**Exercise input:**
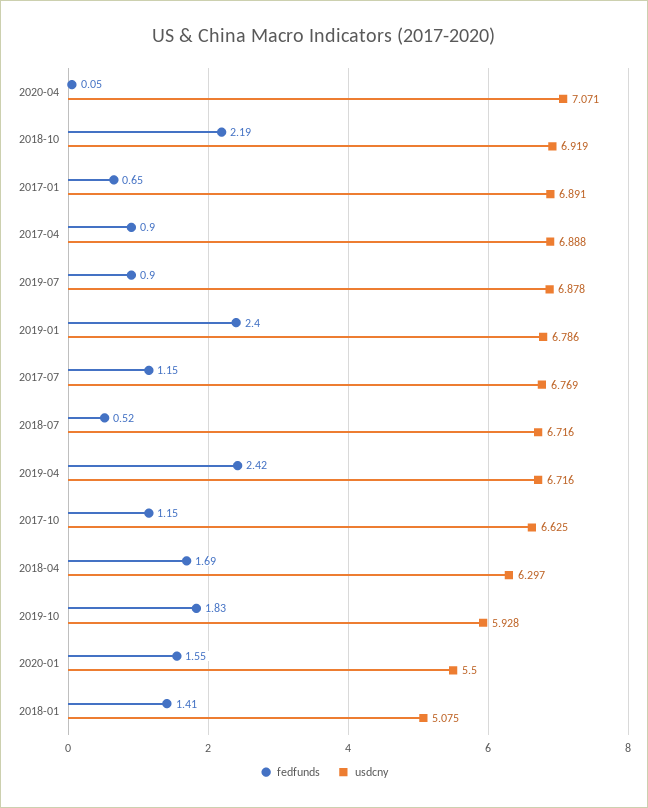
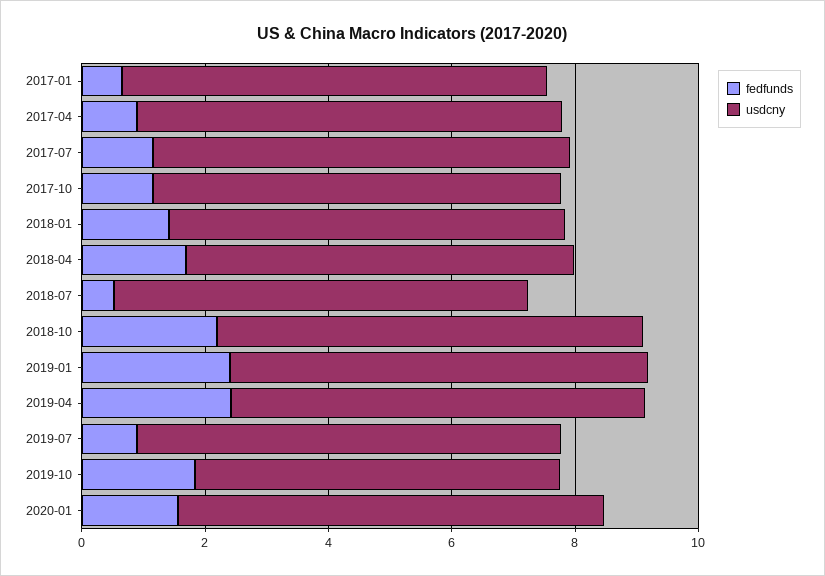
  {
    "fedfunds": {
-     "2020-04": 0.05,
      "2018-10": 2.19,
      "2017-01": 0.65,
      "2017-04": 0.9,
      "2019-07": 0.9,
      "2019-01": 2.4,
      "2017-07": 1.15,
      "2018-07": 0.52,
      "2019-04": 2.42,
      "2017-10": 1.15,
      "2018-04": 1.69,
      "2019-10": 1.83,
      "2020-01": 1.55,
      "2018-01": 1.41
    },
    "usdcny": {
-     "2020-04": 7.071,
      "2018-10": 6.919,
      "2017-01": 6.891,
      "2017-04": 6.888,
      "2019-07": 6.878,
      "2019-01": 6.786,
      "2017-07": 6.769,
      "2018-07": 6.716,
      "2019-04": 6.716,
      "2017-10": 6.625,
      "2018-04": 6.297,
      "2019-10": 5.928,
-     "2020-01": 5.5,
+     "2020-01": 7,
-     "2018-01": 5.075
+     "2018-01": 6.5
    }
  }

**Job:**
Return each line from the material above exactly, but not the pictures.

**Result of this task:**
  {
    "fedfunds": {
-     "2020-04": 0.05,
      "2018-10": 2.19,
      "2017-01": 0.65,
      "2017-04": 0.9,
      "2019-07": 0.9,
      "2019-01": 2.4,
      "2017-07": 1.15,
      "2018-07": 0.52,
      "2019-04": 2.42,
      "2017-10": 1.15,
      "2018-04": 1.69,
      "2019-10": 1.83,
      "2020-01": 1.55,
      "2018-01": 1.41
    },
    "usdcny": {
-     "2020-04": 7.071,
      "2018-10": 6.919,
      "2017-01": 6.891,
      "2017-04": 6.888,
      "2019-07": 6.878,
      "2019-01": 6.786,
      "2017-07": 6.769,
      "2018-07": 6.716,
      "2019-04": 6.716,
      "2017-10": 6.625,
      "2018-04": 6.297,
      "2019-10": 5.928,
-     "2020-01": 5.5,
+     "2020-01": 7,
-     "2018-01": 5.075
+     "2018-01": 6.5
    }
  }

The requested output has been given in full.